FALLS CHURCH, Va. (AP) — Virginia Gov. Ralph Northam said Monday he is open to the idea of opening businesses in southwest Virginia before the rest of the state as he weighs when coronavirus restrictions can be lifted. WFIR’s Evan Jones has more:
Northam said at a press conference that the situation in the border city of Bristol illustrates why a regional approach might be necessary.
Bristol, a city that sits on both sides of the Virginia-Tennessee border, now faces a situation where restaurants on the Tennessee side of the border can provide dine-in services to patrons, while those on the Virginia side cannot.
“To try to be consistent, is it really fair for Tennessee’s businesses to be open and Virginia’s not to be?” Northam asked. “I’m open-minded to all of that. I would say, ‘Stay tuned.’”
Northam faced increasingly skeptical questions at Monday’s press conference about his justification for continuing his executive orders closing nonessential businesses and requiring Virginians to stay at home, particularly as other Southern states are beginning to ease restrictions.
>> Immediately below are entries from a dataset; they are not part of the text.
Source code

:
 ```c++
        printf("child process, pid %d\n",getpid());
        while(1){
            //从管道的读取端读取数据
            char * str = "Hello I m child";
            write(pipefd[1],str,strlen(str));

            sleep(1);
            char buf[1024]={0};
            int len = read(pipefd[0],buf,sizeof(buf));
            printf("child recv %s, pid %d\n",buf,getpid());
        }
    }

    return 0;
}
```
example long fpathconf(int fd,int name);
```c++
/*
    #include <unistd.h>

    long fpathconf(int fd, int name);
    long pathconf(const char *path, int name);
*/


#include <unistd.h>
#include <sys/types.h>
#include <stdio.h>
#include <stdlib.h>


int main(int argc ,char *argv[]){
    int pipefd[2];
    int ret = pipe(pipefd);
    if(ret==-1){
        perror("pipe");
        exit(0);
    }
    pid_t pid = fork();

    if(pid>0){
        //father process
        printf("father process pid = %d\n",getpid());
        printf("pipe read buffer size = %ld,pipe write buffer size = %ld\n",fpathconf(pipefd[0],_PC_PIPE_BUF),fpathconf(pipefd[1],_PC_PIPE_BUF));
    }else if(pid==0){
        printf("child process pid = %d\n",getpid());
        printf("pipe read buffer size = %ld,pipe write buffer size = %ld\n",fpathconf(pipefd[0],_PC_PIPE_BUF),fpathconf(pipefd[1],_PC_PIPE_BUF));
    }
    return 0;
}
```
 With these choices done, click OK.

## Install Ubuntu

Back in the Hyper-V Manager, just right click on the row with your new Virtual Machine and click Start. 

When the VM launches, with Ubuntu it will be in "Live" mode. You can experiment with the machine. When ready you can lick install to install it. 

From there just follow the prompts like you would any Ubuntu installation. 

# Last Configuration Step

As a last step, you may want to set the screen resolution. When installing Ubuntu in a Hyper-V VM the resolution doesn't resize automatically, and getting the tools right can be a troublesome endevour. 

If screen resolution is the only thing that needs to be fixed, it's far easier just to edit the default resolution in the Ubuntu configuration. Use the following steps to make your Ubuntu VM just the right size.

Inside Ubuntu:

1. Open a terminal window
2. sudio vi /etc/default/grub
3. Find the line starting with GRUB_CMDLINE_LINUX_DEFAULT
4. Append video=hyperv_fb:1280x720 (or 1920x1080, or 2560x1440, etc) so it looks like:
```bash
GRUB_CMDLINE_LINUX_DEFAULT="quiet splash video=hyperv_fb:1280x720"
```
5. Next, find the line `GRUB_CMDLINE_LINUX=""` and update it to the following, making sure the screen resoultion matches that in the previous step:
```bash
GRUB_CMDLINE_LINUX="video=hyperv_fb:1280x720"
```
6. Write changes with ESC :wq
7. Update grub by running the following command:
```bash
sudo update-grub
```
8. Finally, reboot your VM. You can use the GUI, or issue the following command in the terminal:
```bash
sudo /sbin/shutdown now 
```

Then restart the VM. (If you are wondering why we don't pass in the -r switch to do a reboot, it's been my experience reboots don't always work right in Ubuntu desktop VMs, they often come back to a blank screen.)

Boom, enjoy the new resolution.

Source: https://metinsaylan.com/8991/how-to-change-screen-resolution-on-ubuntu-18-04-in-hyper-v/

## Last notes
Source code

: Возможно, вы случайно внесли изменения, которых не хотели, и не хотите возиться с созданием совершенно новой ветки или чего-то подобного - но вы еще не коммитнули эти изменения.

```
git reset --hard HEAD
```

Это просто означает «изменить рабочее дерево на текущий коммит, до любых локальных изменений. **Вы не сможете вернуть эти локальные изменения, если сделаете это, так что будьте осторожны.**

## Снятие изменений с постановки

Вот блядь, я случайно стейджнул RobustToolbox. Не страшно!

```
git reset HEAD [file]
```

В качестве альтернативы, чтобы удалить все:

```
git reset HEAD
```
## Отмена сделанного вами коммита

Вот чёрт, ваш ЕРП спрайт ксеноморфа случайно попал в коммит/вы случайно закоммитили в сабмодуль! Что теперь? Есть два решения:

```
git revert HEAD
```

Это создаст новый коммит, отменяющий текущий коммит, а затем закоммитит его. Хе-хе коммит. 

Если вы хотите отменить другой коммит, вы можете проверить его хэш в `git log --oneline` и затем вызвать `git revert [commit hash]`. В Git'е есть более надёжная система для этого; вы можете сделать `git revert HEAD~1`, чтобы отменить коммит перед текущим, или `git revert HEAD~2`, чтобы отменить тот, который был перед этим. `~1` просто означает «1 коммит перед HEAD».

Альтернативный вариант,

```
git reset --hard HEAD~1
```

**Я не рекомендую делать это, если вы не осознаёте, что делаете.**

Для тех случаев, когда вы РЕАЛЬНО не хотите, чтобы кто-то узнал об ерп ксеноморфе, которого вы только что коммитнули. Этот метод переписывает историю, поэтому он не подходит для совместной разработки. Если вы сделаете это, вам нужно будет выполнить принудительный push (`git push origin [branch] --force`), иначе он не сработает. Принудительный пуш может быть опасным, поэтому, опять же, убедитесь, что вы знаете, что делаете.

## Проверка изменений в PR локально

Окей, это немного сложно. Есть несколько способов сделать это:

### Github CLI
Northam said he’s trying to be guided by the science, but he acknowledged Monday that the science is in a state of flux. One computer model, for instance, suggests that Virginia may have reached its peak of COVID-19 cases. Another model, prepared by the University of Virginia, suggests that keeping stay-at-home restrictions in place through the duration of Northam’s current order of June 10 will only delay an inevitable surge of cases, and result in a sharp peak of cases in August.
“It’s not a perfect science and I would be the first as a scientist to agree with that,” said Northam, a physician. “They call this a novel COVID-19, novel meaning new to the world. So there a lot of things that we don’t know about the virus that we’d like to know.”
Also Monday, Northam said he worked with the governors in Maryland and Delaware to request federal help to deal with an outbreak of COVID-19 cases connected to poultry plants on the Delmarva peninsula. He said workers from the federal Centers for Disease Control arrived in Virginia on Monday. Teams include epidemiologists, contact trace workers and translators who speak Haitian Creole, a language commonly used among the region’s poultry workers.
“The poultry economy on the Delmarva peninsula is so interconnected that a coordinated approach is critical,” Northam said.